MUNICH, Germany — As student unrest bristled across the campus of Tuebingen University in the 1960s, Marxist rabble rousers would burst into the classroom of Father Joseph Ratzinger, a diminutive intellectual who preferred Mozart and the writings of St. Augustine to the chaotic and changing times around him.

Some of the students heckled the priest, whistling and interrupting his theological lectures. Ratzinger had been a voice for reform in the Roman Catholic Church, but the disrespect of the students and their relentless demands unnerved him and redirected the course of his religious thinking, according to friends, priests and theologians.

"Ratzinger is a letter writer, not a man of confrontation, and he was deeply disturbed by these Marxist commandos," said Hans Kung, a fellow professor at the university four decades ago. "He was wounded internally. He felt betrayed. It was a decisive moment for him. He's timid and suspicious and he developed a complex against reforms."

Rigid morals and devotion to tradition were the central tenets that last week elevated Ratzinger from powerful cardinal to Pope Benedict XVI. Born in the mountains of Bavaria and schooled in a seminary eventually taken over by the Nazis, Benedict was swept into World War II and later forced to confront a world he viewed as spinning away from God and toward the demeaning realms of secularism and liberal politics.

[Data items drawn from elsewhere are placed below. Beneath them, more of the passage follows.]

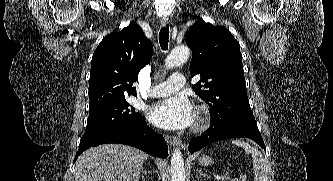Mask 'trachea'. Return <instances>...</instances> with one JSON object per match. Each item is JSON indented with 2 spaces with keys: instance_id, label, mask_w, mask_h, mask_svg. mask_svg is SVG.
I'll list each match as a JSON object with an SVG mask.
<instances>
[{
  "instance_id": "trachea-1",
  "label": "trachea",
  "mask_w": 333,
  "mask_h": 181,
  "mask_svg": "<svg viewBox=\"0 0 333 181\" xmlns=\"http://www.w3.org/2000/svg\"><path fill=\"white\" fill-rule=\"evenodd\" d=\"M168 41H169V26L166 25L165 27H162L159 32V43L162 50L168 49Z\"/></svg>"
}]
</instances>
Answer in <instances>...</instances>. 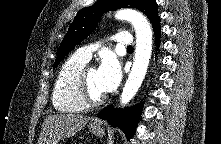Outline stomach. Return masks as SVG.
<instances>
[{"instance_id":"0dacf381","label":"stomach","mask_w":221,"mask_h":144,"mask_svg":"<svg viewBox=\"0 0 221 144\" xmlns=\"http://www.w3.org/2000/svg\"><path fill=\"white\" fill-rule=\"evenodd\" d=\"M89 130L98 137L105 135V128L100 123H90Z\"/></svg>"}]
</instances>
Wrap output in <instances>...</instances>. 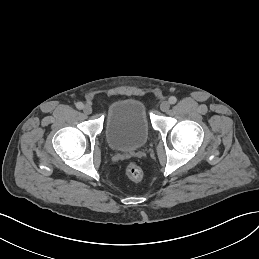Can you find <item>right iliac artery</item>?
Here are the masks:
<instances>
[{
    "instance_id": "obj_1",
    "label": "right iliac artery",
    "mask_w": 259,
    "mask_h": 259,
    "mask_svg": "<svg viewBox=\"0 0 259 259\" xmlns=\"http://www.w3.org/2000/svg\"><path fill=\"white\" fill-rule=\"evenodd\" d=\"M83 107H84V104L82 103V102H78L77 104H76V108L77 109H83Z\"/></svg>"
}]
</instances>
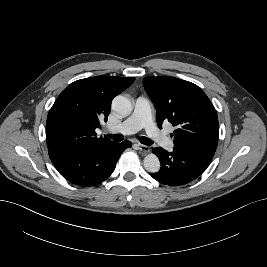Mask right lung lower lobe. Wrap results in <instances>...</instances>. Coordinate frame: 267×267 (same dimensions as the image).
Here are the masks:
<instances>
[{
	"label": "right lung lower lobe",
	"mask_w": 267,
	"mask_h": 267,
	"mask_svg": "<svg viewBox=\"0 0 267 267\" xmlns=\"http://www.w3.org/2000/svg\"><path fill=\"white\" fill-rule=\"evenodd\" d=\"M131 143H110L73 151L49 152L59 173L79 186H93L108 178L114 171L121 153Z\"/></svg>",
	"instance_id": "obj_1"
}]
</instances>
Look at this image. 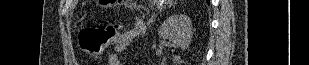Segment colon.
<instances>
[{"label": "colon", "mask_w": 309, "mask_h": 65, "mask_svg": "<svg viewBox=\"0 0 309 65\" xmlns=\"http://www.w3.org/2000/svg\"><path fill=\"white\" fill-rule=\"evenodd\" d=\"M121 30L120 24L90 26L80 31L79 44L88 55L98 58L105 49L117 41Z\"/></svg>", "instance_id": "obj_1"}]
</instances>
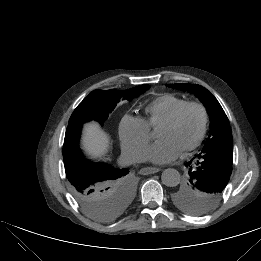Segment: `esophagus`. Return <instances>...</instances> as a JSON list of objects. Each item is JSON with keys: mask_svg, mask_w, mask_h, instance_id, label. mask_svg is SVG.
I'll return each mask as SVG.
<instances>
[{"mask_svg": "<svg viewBox=\"0 0 261 261\" xmlns=\"http://www.w3.org/2000/svg\"><path fill=\"white\" fill-rule=\"evenodd\" d=\"M160 169L156 167H145L140 170V174L142 175H149L159 172Z\"/></svg>", "mask_w": 261, "mask_h": 261, "instance_id": "obj_1", "label": "esophagus"}]
</instances>
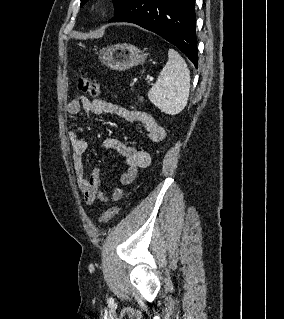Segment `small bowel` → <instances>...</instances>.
I'll use <instances>...</instances> for the list:
<instances>
[{
    "mask_svg": "<svg viewBox=\"0 0 284 319\" xmlns=\"http://www.w3.org/2000/svg\"><path fill=\"white\" fill-rule=\"evenodd\" d=\"M94 115L112 114L124 118L130 122L140 123L145 131L146 137L153 143L161 142L166 136L165 129L150 114L127 109L117 104L104 100H90L87 97H79L71 100L67 105V112L75 115L80 111ZM69 140L72 147V161L78 186L83 193L84 201L88 205L96 201L106 203L110 199L119 201L124 196V190L116 187L109 196L101 187L100 170L95 168L88 174L85 173L83 155L88 149V143L76 132H69ZM106 149L115 150L125 160L126 169L120 176L122 185H130L135 180L138 170L149 166L151 162L150 153L146 150L135 148L115 139H106L103 143Z\"/></svg>",
    "mask_w": 284,
    "mask_h": 319,
    "instance_id": "c3829d8e",
    "label": "small bowel"
}]
</instances>
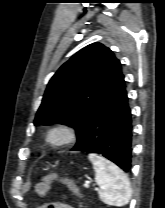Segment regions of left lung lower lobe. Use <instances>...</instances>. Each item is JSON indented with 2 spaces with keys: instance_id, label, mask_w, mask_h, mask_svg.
Masks as SVG:
<instances>
[{
  "instance_id": "obj_1",
  "label": "left lung lower lobe",
  "mask_w": 165,
  "mask_h": 208,
  "mask_svg": "<svg viewBox=\"0 0 165 208\" xmlns=\"http://www.w3.org/2000/svg\"><path fill=\"white\" fill-rule=\"evenodd\" d=\"M132 119L124 76L94 111L72 151L100 153L125 172L131 170Z\"/></svg>"
}]
</instances>
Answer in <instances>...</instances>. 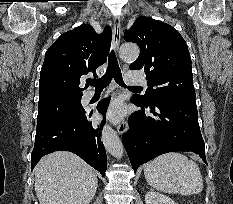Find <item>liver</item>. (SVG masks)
Masks as SVG:
<instances>
[{"mask_svg":"<svg viewBox=\"0 0 233 204\" xmlns=\"http://www.w3.org/2000/svg\"><path fill=\"white\" fill-rule=\"evenodd\" d=\"M97 186L94 169L70 152L46 155L35 167L39 204H89Z\"/></svg>","mask_w":233,"mask_h":204,"instance_id":"1","label":"liver"}]
</instances>
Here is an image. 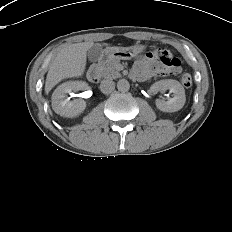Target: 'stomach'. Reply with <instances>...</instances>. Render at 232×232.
<instances>
[{"mask_svg":"<svg viewBox=\"0 0 232 232\" xmlns=\"http://www.w3.org/2000/svg\"><path fill=\"white\" fill-rule=\"evenodd\" d=\"M143 46H135L132 48L109 47L103 51V60L110 62L114 60L131 59L144 51Z\"/></svg>","mask_w":232,"mask_h":232,"instance_id":"1","label":"stomach"}]
</instances>
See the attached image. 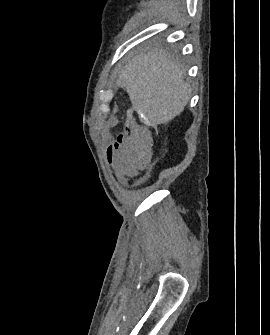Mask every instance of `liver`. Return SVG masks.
<instances>
[{"instance_id":"6515ba94","label":"liver","mask_w":270,"mask_h":335,"mask_svg":"<svg viewBox=\"0 0 270 335\" xmlns=\"http://www.w3.org/2000/svg\"><path fill=\"white\" fill-rule=\"evenodd\" d=\"M126 60L118 84L125 88L133 110L143 114L147 126L166 124L183 112L192 88L184 82L177 62L168 60L159 48H147Z\"/></svg>"}]
</instances>
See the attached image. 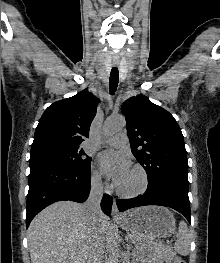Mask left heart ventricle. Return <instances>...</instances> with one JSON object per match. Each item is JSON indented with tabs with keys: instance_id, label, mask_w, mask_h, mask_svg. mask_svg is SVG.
Segmentation results:
<instances>
[{
	"instance_id": "b2bd125f",
	"label": "left heart ventricle",
	"mask_w": 220,
	"mask_h": 263,
	"mask_svg": "<svg viewBox=\"0 0 220 263\" xmlns=\"http://www.w3.org/2000/svg\"><path fill=\"white\" fill-rule=\"evenodd\" d=\"M142 184V178L138 171L131 168L127 175L117 185L120 189L125 191H134L140 188Z\"/></svg>"
}]
</instances>
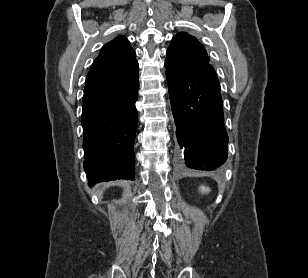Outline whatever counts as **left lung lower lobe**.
<instances>
[{
    "label": "left lung lower lobe",
    "mask_w": 308,
    "mask_h": 278,
    "mask_svg": "<svg viewBox=\"0 0 308 278\" xmlns=\"http://www.w3.org/2000/svg\"><path fill=\"white\" fill-rule=\"evenodd\" d=\"M166 78L181 157L191 168H218L227 159L228 135L214 68L210 64L189 70L166 67Z\"/></svg>",
    "instance_id": "obj_1"
}]
</instances>
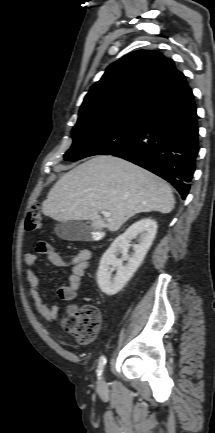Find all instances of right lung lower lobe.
I'll return each instance as SVG.
<instances>
[{
	"mask_svg": "<svg viewBox=\"0 0 215 433\" xmlns=\"http://www.w3.org/2000/svg\"><path fill=\"white\" fill-rule=\"evenodd\" d=\"M198 135L194 96L187 86L147 111L137 136L108 155L164 178L185 199L195 171Z\"/></svg>",
	"mask_w": 215,
	"mask_h": 433,
	"instance_id": "98d812e1",
	"label": "right lung lower lobe"
}]
</instances>
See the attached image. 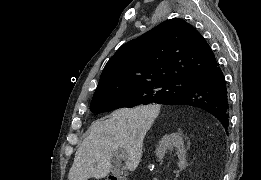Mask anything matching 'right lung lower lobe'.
I'll return each instance as SVG.
<instances>
[{
    "label": "right lung lower lobe",
    "mask_w": 261,
    "mask_h": 180,
    "mask_svg": "<svg viewBox=\"0 0 261 180\" xmlns=\"http://www.w3.org/2000/svg\"><path fill=\"white\" fill-rule=\"evenodd\" d=\"M163 104L189 105L214 115L225 128L229 127V101L226 82L219 65L199 72L190 81L187 91Z\"/></svg>",
    "instance_id": "obj_1"
}]
</instances>
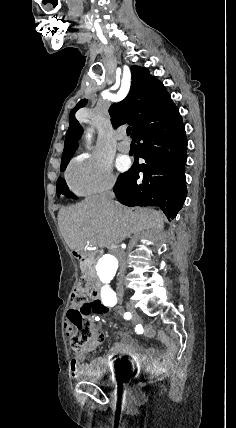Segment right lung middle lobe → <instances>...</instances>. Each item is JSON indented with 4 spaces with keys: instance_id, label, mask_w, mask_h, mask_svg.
<instances>
[{
    "instance_id": "obj_1",
    "label": "right lung middle lobe",
    "mask_w": 236,
    "mask_h": 428,
    "mask_svg": "<svg viewBox=\"0 0 236 428\" xmlns=\"http://www.w3.org/2000/svg\"><path fill=\"white\" fill-rule=\"evenodd\" d=\"M65 169H61V171H64ZM56 187H57V195L59 196L60 194H64L67 198H76V196L75 195H73L70 191H69V189H68V187H67V185H66V182H65V180L63 179V178H59L58 180H57V185H56Z\"/></svg>"
}]
</instances>
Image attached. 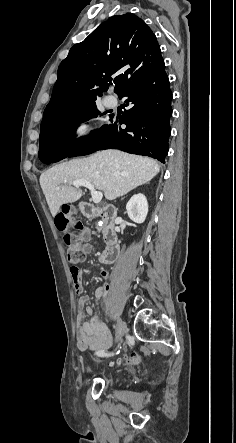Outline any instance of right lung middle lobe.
I'll use <instances>...</instances> for the list:
<instances>
[{
    "mask_svg": "<svg viewBox=\"0 0 236 443\" xmlns=\"http://www.w3.org/2000/svg\"><path fill=\"white\" fill-rule=\"evenodd\" d=\"M95 101L44 119L40 125V147L53 145H71L77 140L75 131L78 125L99 115ZM105 114V113H104Z\"/></svg>",
    "mask_w": 236,
    "mask_h": 443,
    "instance_id": "right-lung-middle-lobe-1",
    "label": "right lung middle lobe"
}]
</instances>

Critics say Benedict's theology is barbed with troubling prejudices. Much of his conservative thinking was inspired by a determination to buttress the church against tyrannies such as fascism and Marxism. The man who once said Mozart's music "contains the whole tragedy of human existence" also equated homosexuality with an "intrinsic moral evil." He can eloquently quote St. Matthew on the suffering of the poor, yet is opposed to the use of condoms to prevent AIDS from spreading in Africa.

The new pope, however, is a man not of contradiction, but complexity, theologians say. His thinking is more nuanced than his public persona as the church's "enforcer of the faith" suggests.

The theologies of John Paul II and Benedict XVI are the same, but their personalities are different. John Paul was energetic and possessed a rustic, mystical charm. Benedict was a quiet, shy boy who grew into a timid man, but one who even critics agree is witty and pleasant, a multilingual musician who occasionally seeks out criticism.